Bancos de praça atravessados por ferros, calçadas e vãos cobertos por espetos: arquitetura hostil afasta os mais pobres dos centros urbanos e aprofunda desigualdade, apontam especialistas.Ao circular por uma cidade populosa, é provável que você já tenha se deparado com bancos com divisórias e calçadas com grades ou até mesmo espinhos. É a chamada arquitetura hostil, que visa afastar pessoas em situação de vulnerabilidade – principalmente moradores de rua – de locais públicos.
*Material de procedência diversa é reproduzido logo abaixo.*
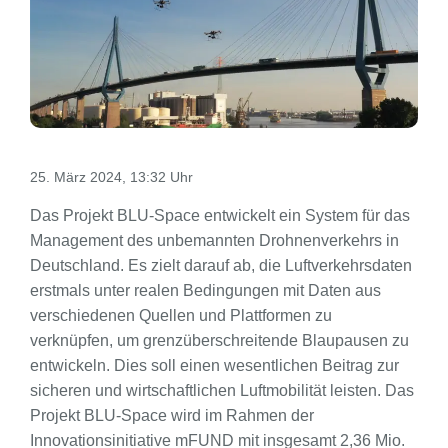
25. März 2024, 13:32 Uhr
Das Projekt BLU-Space entwickelt ein System für das
Management des unbemannten Drohnenverkehrs in
Deutschland. Es zielt darauf ab, die Luftverkehrsdaten
erstmals unter realen Bedingungen mit Daten aus
verschiedenen Quellen und Plattformen zu
verknüpfen, um grenzüberschreitende Blaupausen zu
entwickeln. Dies soll einen wesentlichen Beitrag zur
sicheren und wirtschaftlichen Luftmobilität leisten. Das
Projekt BLU-Space wird im Rahmen der
Innovationsinitiative mFUND mit insgesamt 2,36 Mio.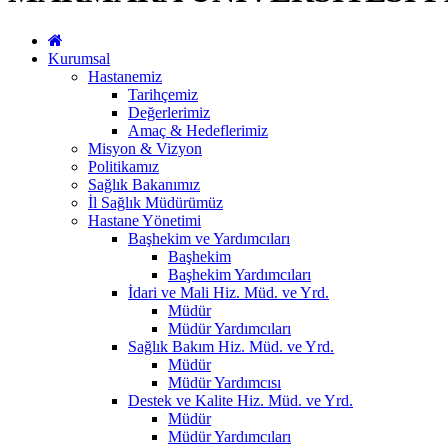
Kurumsal
Hastanemiz
Tarihçemiz
Değerlerimiz
Amaç & Hedeflerimiz
Misyon & Vizyon
Politikamız
Sağlık Bakanımız
İl Sağlık Müdürümüz
Hastane Yönetimi
Başhekim ve Yardımcıları
Başhekim
Başhekim Yardımcıları
İdari ve Mali Hiz. Müd. ve Yrd.
Müdür
Müdür Yardımcıları
Sağlık Bakım Hiz. Müd. ve Yrd.
Müdür
Müdür Yardımcısı
Destek ve Kalite Hiz. Müd. ve Yrd.
Müdür
Müdür Yardımcıları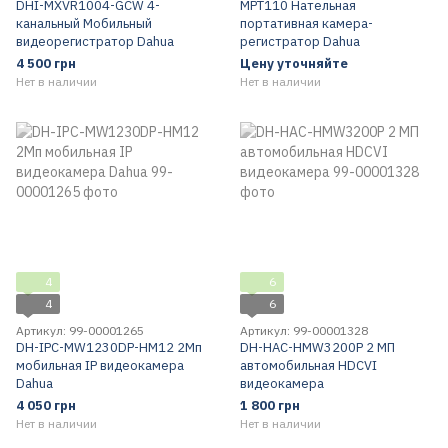
DHI-MXVR1004-GCW 4-
MPT110 Нательная
канальный Мобильный
портативная камера-
видеорегистратор Dahua
регистратор Dahua
4 500 грн
Цену уточняйте
Нет в наличии
Нет в наличии
4
6
4
6
Артикул: 99-00001265
Артикул: 99-00001328
DH-IPC-MW1230DP-HM12 2Мп
DH-HAC-HMW3200P 2 МП
мобильная IP видеокамера
автомобильная HDCVI
Dahua
видеокамера
4 050 грн
1 800 грн
Нет в наличии
Нет в наличии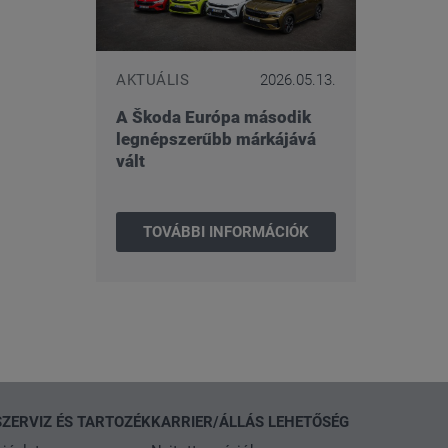
AKTUÁLIS
2026.05.13.
A Škoda Európa második
legnépszerűbb márkájává
vált
TOVÁBBI INFORMÁCIÓK
SZERVIZ ÉS TARTOZÉK
KARRIER/ÁLLÁS LEHETŐSÉG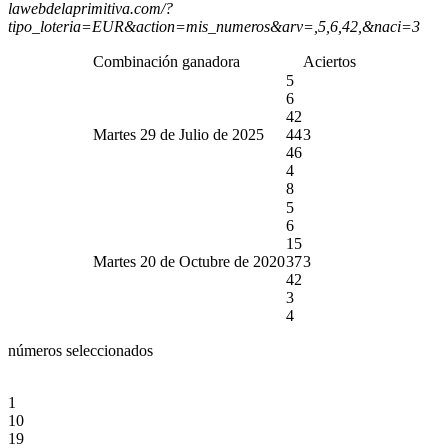
lawebdelaprimitiva.com/?
tipo_loteria=EUR&action=mis_numeros&arv=,5,6,42,&naci=3
Combinación ganadora
Aciertos
5
6
42
Martes 29 de Julio de 2025
44
3
46
4
8
5
6
15
Martes 20 de Octubre de 2020
37
3
42
3
4
números seleccionados
1
10
19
Londres, Seattle, Tokyo, São Paulo e Berlim são exemplos de metrópoles que têm casos de design hostil aplicado nos seus planejamentos urbanos. No Brasil, a Lei Padre Júlio Lancellotti, de 2022, proíbe técnicas construtivas hostis em espaços de uso público. Apesar disso, barreiras de exclusão social ainda são comuns em centros urbanos.

Um planejamento urbano adequado pressupõe a organização eficaz e sustentável, o uso inteligente do território e a garantia do bem-estar da população; se o espaço público exclui e afasta determinados indivíduos, isso é sinal de planejamento falho, pontuam especialistas ouvidos pela DW.

A arquitetura hostil se mostra em espaços que repelem a presença humana e não são feitos para permanência, explica o arquiteto e urbanista Leonhard Bravo. Ela pode ser um mecanismo de gentrificação, provocando a expulsão de determinados indivíduos da paisagem urbana e abrindo o caminho para a especulação imobiliária, atraindo moradores de maior poder aquisitivo e expulsando os que ali viviam originalmente.

A arquitetura hostil pode ser, também, uma ferramenta de controle social, ao inibir a presença e permanência de certos grupos em determinados espaços, como constatou um estudo da Universidade de São Paulo (USP).

O que acontece quando certos grupos são excluídos

Segundo Bravo, que também pesquisa segregação espacial pela UFSC, intervenções “hostis” na paisagem urbana geralmente são feitas sob o pretexto de torná-la mais “bonita” e uniforme. Sob essa lógica, exemplifica, moradores de rua deitados sob a fachada de uma loja de luxo são inconvenientes e devem, portanto, ter sua permanência ali desencorajada.

Mas o problema é que quando essas pessoas são expulsas dos grandes centros, a vulnerabilidade social não desaparece, só se agrava, pontua a psicóloga Maria Fernanda Olinto, que atua nos SUS em Porto Alegre (RS).

Isso porque, explica Olinto, esse deslocamento implica também na perda de acesso a serviços essenciais, já que as redes de cuidado socioassistencial, como distribuição de comida e atendimento médico, estão nos grandes centros.

“No momento que se instala uma arquitetura hostil nesse território da cidade, os usuários ficam sem conseguir ter seus direitos garantidos, o que só agrava ainda mais a segregação social”, ressalta.

Os especialistas também ponderam que o afastamento de determinados grupos do espaço público elitiza o lazer. Muitos jovens, por exemplo, consideram essencial poder usufruir das cidades para socializar e não precisar pagar caro em bares e restaurantes.

Entusiastas da arquitetura hostil afirmam que ela traz segurança aos espaços públicos. Mas críticos contra-argumentam que se uma cidade não tem locais que convidem as pessoas a descansar, interagir e conviver, esses espaços ficam desertos, o que é um fator de insegurança. “A permanência social gera vitalidade urbana, que combate muito a insegurança”, aponta Bravo.

A arquiteta e professora da Universidade de Ciências Aplicadas de Erfurt, na Alemanha, Petra Wollenberg, acredita que os arquitetos têm a obrigação ética de pensar em estratégias de design que possam ser inclusivas e adequadas para diferentes grupos sociais, mesmo que a proposta inicial do contratante seja a de instalar espinhos e divisórias nas ruas, por exemplo.